### ACTIVITY:
Across the entries below, count the lines in which the word "hatch" occurs. Reply with the count alone.

::: DATASET RECORDS :::

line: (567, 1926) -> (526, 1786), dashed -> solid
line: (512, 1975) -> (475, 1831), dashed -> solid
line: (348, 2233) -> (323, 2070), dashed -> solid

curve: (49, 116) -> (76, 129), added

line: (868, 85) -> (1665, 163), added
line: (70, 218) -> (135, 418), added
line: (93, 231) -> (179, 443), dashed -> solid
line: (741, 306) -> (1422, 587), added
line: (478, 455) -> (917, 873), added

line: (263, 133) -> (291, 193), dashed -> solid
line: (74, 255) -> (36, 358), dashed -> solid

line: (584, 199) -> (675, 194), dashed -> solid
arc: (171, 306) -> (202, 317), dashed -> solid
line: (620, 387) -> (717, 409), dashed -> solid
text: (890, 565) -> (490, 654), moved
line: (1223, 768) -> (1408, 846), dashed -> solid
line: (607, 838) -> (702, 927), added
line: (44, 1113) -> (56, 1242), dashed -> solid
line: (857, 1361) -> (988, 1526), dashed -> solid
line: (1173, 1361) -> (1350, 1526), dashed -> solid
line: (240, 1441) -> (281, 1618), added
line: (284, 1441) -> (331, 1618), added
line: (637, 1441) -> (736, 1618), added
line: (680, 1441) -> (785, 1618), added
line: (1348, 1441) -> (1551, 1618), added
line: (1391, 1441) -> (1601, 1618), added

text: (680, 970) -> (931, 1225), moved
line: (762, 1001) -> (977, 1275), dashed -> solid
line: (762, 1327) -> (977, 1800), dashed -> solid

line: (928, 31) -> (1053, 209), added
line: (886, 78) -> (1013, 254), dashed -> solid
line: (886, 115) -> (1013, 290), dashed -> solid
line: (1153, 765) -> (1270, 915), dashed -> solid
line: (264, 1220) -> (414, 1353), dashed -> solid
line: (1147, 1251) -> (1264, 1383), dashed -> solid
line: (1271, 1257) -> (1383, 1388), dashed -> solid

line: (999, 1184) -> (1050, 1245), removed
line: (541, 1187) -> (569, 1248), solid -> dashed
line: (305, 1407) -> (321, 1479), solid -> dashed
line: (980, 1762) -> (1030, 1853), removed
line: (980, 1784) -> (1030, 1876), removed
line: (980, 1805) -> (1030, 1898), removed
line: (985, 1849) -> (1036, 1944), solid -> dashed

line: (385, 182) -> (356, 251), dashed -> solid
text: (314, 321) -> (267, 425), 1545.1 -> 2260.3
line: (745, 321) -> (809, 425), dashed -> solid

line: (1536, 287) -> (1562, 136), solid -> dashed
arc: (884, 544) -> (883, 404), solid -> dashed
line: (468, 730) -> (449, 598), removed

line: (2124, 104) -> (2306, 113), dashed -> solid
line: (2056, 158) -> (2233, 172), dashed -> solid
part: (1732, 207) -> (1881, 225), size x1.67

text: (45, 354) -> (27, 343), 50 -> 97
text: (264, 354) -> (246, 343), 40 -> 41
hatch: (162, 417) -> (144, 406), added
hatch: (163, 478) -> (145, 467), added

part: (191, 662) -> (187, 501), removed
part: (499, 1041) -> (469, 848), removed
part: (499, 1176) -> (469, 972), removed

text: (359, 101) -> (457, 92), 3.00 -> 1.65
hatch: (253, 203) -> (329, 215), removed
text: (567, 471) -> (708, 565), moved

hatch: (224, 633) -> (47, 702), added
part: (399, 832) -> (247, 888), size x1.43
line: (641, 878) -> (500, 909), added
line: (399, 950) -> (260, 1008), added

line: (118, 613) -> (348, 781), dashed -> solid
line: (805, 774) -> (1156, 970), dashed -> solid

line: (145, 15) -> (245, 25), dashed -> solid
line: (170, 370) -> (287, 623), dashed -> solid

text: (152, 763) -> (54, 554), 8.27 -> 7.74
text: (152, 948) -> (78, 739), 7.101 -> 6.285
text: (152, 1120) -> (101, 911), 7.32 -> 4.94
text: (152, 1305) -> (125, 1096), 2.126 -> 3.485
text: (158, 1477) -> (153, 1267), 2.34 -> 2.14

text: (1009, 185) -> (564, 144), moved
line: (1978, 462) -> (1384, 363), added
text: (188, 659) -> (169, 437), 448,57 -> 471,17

:::

### COMPLETED TASK:
4